Experimental Procedures

Resource Availability

Lead Contact:

Further information and requests for resources and reagents should be directed to and will be fulfilled by the lead contact, Shiyu Zhang (zhang.8941@osu.edu).

Materials Availability:

All unique reagents generated in this study are available from the lead contact with a completed materials transfer agreement.
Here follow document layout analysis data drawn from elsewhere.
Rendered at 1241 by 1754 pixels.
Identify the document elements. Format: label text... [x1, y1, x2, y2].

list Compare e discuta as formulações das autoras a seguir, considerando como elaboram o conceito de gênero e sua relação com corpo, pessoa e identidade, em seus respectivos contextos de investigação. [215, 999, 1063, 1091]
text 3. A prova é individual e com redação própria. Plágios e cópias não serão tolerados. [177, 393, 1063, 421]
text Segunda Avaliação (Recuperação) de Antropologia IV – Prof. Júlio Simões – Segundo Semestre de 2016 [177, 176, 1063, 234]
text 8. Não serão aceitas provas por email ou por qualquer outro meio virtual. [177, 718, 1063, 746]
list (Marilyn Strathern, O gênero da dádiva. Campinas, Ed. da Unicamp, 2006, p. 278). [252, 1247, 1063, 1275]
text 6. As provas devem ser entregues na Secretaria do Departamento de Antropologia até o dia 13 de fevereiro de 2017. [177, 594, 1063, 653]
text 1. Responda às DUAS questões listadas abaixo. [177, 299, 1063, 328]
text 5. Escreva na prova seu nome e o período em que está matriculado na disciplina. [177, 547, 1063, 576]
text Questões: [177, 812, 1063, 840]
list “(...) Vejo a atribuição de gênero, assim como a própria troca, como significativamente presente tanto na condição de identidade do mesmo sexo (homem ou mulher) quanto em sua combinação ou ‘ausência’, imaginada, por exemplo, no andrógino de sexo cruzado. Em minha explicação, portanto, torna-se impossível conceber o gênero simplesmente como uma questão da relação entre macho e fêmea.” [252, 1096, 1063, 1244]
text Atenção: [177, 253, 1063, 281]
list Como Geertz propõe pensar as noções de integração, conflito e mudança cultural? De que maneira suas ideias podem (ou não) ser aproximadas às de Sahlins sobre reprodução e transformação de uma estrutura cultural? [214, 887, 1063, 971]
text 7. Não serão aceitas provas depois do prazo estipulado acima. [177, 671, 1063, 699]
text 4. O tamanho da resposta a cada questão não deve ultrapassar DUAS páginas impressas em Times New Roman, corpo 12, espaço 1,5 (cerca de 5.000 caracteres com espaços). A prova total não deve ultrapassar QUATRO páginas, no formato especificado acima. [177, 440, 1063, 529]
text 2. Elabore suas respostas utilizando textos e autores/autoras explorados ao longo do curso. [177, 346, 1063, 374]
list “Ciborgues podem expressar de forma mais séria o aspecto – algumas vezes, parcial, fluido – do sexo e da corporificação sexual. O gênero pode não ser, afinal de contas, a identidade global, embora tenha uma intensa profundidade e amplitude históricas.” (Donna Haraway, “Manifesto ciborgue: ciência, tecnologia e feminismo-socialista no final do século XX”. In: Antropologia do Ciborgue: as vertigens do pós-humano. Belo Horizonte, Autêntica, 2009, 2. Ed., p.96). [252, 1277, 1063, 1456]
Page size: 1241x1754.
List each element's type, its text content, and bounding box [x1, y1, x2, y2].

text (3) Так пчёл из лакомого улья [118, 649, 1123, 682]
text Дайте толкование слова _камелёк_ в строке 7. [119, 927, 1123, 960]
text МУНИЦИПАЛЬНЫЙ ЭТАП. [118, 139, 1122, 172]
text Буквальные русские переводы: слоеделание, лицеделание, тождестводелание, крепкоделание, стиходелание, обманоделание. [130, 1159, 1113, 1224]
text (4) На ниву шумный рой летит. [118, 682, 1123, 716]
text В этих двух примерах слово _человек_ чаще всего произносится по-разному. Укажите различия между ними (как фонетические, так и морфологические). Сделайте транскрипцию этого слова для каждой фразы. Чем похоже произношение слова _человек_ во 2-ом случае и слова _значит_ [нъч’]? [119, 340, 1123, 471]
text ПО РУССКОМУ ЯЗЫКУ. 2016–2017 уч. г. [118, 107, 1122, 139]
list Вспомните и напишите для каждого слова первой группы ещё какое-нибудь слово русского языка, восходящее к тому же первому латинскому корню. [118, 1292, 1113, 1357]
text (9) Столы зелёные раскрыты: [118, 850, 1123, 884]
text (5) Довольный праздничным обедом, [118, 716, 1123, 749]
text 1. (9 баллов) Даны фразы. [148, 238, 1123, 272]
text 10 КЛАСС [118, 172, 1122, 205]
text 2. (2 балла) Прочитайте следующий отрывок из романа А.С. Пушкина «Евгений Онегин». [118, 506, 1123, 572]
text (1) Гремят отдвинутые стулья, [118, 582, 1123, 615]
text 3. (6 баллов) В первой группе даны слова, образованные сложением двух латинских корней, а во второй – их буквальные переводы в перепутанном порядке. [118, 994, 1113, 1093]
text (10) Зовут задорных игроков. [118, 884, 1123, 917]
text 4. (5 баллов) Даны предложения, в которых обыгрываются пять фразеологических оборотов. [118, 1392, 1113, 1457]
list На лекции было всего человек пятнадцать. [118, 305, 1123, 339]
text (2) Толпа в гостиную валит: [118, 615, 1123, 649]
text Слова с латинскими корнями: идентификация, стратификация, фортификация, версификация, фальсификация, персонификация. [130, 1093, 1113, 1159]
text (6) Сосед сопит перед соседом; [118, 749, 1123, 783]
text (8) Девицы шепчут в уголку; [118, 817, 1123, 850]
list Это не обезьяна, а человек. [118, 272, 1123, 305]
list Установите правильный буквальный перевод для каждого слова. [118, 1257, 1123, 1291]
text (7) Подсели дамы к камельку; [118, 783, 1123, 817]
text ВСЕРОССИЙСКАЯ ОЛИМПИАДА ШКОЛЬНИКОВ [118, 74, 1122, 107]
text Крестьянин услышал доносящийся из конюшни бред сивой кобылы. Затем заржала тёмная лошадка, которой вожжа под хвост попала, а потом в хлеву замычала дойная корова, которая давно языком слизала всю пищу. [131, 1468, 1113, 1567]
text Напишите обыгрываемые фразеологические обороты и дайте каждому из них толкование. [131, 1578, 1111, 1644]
Data and Code Availability

All other data supporting the findings of this study are available within the article and the supplemental information or from the lead contact upon reasonable request.

Supplementary Material

1

Data S2. NMR spectra.

2

Data S3. Computational coordinates.

Highlights.

1. Electrochemistry is used to translate a stoichiometric reaction to a catalytic process

2. The fluorination reaction is selective for electron-rich C-H bonds over weak ones

3. The selectivity is rationalized by the asynchronous effect of PCET

Bigger picture statement.

Although copper(III) intermediates are frequently proposed in catalytic organic transformations, most isolable copper(III) complexes are not active for catalysis and are only employed as mechanistic probes for understanding stoichiometric reactions. We demonstrated that electrochemistry could be used to translate the stoichiometric C-H fluorination reactivity of an isolable Cu^III fluoride complex into a catalytic process. This strategy leverages control of potentials and rates of oxidation to establish a rare example of molecular catalysis for electrochemical C-H fluorination with simple fluoride salts. The Cu-mediated C-H fluorination occurs by an oxidative asynchronous proton-coupled electron transfer that is selective for strong hydridic C-H bonds over weaker C-H bonds that are less hydridic.